EXCERPT TO READ:
..........

Do you have a number of wet gas wells that are also, it sounds like, in terms of you had the big pulling pad, any kind of direction or quantification of what to look forward in terms of Woodford results over the next [indiscernible]?.

Mike Moore

We have another -- is it six well pad, yes, coming on..

Ron Mills

Great, thank you..

Operator

The next question is from David Deckelbaum of KeyBanc Capital Markets. Please go ahead..

David Deckelbaum

Good morning Mike, and everyone, thanks for taking my question.

Mike, hoping to just follow-up some of the earlier questions today, you just discussed kind of keeping 4 rigs, running on the SCOOP next year and perhaps two or so in the Utica, with higher working interest in the Utica, kind of how do you reconcile that with this current view of in basing gas being evacuated and potential base improving? How do you think about capital allocation and I guess right now is it based on current strip and I guess if you saw that in basin improvement into 2018, but we see a greater share going into the Utica and I guess all of this is kind of rolling up into should we expect your 2018 program and 2019 program to be exclusively rate of return driven or are there some other goals that you are trying to achieve right now?.

..........

EXCERPTED DATA:

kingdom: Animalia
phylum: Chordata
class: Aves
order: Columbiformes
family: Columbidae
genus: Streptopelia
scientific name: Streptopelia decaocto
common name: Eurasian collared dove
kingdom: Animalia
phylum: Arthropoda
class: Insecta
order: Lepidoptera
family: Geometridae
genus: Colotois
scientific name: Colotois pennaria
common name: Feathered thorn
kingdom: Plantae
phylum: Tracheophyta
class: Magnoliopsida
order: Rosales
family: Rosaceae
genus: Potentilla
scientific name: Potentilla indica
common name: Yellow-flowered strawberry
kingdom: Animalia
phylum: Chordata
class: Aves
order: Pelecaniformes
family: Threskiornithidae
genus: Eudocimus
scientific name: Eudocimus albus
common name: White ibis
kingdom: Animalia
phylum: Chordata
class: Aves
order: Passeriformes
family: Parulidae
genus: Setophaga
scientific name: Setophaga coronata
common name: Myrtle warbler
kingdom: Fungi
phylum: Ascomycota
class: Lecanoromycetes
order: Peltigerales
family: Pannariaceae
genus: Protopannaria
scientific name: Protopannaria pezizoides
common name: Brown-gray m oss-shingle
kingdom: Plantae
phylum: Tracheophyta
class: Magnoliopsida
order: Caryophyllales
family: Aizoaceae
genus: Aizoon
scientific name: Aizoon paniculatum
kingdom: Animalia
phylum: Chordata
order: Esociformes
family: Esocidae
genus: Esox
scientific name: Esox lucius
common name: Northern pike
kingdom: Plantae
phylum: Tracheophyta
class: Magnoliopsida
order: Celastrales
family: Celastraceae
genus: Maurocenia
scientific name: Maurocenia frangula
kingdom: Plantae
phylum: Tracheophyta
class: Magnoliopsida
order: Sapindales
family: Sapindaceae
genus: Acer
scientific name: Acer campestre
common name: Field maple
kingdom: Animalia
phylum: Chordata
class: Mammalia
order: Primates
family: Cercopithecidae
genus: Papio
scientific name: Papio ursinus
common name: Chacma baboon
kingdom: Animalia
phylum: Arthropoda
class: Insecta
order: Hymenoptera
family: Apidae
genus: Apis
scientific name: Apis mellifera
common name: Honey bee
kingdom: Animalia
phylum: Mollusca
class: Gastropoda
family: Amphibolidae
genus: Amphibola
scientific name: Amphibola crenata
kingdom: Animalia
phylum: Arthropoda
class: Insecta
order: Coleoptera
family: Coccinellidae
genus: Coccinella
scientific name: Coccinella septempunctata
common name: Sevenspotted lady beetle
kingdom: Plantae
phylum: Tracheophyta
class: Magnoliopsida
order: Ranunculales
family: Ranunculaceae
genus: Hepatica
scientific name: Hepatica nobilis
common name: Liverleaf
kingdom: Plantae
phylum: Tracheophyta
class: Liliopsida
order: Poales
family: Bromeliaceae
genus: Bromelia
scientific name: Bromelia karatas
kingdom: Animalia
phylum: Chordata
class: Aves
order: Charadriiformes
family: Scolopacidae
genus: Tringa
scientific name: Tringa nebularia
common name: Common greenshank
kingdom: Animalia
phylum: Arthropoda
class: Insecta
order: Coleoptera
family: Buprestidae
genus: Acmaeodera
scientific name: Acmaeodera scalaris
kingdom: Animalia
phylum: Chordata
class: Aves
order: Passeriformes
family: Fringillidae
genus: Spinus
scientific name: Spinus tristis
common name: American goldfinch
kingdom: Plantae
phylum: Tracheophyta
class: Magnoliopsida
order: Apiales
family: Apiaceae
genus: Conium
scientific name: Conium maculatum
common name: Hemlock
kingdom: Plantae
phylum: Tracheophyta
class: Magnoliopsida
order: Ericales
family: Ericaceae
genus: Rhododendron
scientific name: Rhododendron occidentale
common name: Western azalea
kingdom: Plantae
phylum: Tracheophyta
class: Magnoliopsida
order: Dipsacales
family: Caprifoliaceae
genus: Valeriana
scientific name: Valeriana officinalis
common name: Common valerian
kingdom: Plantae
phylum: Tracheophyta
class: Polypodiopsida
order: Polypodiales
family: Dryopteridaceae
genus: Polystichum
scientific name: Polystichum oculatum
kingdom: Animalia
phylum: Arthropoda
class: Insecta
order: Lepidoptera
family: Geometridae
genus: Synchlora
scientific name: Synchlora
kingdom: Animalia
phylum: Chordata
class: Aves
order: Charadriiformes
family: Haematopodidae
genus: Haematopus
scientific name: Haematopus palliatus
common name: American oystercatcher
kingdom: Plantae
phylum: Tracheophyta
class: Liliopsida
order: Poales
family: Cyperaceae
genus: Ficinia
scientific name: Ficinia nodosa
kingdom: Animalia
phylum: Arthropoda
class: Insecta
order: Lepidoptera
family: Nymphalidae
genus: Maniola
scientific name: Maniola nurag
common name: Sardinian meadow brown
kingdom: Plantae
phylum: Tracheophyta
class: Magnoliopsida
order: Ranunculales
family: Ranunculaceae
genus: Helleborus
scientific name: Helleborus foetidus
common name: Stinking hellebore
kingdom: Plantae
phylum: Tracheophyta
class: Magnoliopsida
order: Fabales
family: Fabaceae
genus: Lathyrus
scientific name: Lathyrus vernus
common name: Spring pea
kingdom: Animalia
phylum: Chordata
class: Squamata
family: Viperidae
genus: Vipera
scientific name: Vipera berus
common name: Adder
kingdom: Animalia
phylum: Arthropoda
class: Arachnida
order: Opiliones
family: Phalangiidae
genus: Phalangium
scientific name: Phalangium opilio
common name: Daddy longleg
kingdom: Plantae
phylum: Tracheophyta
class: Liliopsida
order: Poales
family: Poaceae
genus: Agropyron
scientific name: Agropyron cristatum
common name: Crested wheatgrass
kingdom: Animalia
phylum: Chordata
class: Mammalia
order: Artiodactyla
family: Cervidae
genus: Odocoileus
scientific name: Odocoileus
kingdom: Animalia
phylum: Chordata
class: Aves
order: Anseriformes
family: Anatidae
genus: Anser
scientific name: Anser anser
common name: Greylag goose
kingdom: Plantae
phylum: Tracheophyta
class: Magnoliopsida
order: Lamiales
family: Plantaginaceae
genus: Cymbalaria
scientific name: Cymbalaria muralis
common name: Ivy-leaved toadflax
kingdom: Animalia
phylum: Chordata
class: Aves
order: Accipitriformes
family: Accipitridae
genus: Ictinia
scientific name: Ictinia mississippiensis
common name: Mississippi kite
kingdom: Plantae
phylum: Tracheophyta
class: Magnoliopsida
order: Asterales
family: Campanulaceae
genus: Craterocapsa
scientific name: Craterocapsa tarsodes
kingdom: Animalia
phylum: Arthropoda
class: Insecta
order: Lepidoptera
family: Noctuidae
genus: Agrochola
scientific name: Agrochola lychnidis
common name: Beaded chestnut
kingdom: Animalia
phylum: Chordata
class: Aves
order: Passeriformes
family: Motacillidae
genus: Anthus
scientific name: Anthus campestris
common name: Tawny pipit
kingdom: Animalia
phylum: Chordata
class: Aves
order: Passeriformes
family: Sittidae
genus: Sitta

..........

PROBLEM TO WORK ON: Continue the earnings call transcript from the point where it ends.

TASK RESPONSE:
Mike Moore

So certainly we are return driven as are most companies and just also keep in mind, when we talk about less activities in Utica, you have to factor in the efficiencies that Rob and Mark have been able to achieve up there, so we can do more with less, we do have acreage to hold in Utica.

So we always try to find the right plan that allows us to do as we -- but to your point I think, as we look to 2019 and beyond we will be getting to close to fully held in Utica. So I think that could be a different analysis. We are encouraged by the pricing in the Northeast for 2018. And we do think there is an opportunity for improvement.

But you also got to remember, we are getting very good pricing in our SCOOP area as well already. And we do have additional margin that comes from those. So it’s finding the balance between the two areas. It’s slower to drill in SCOOP, faster do drill in Utica. We can do with less.

So again, staying within that cash flow neutrality is probably the lean governor next year. Certainly returns are also critical, but right now the returns that we see for the two basins are right on top of each other, so, not as much of a concern right now..

David Deckelbaum

Got it.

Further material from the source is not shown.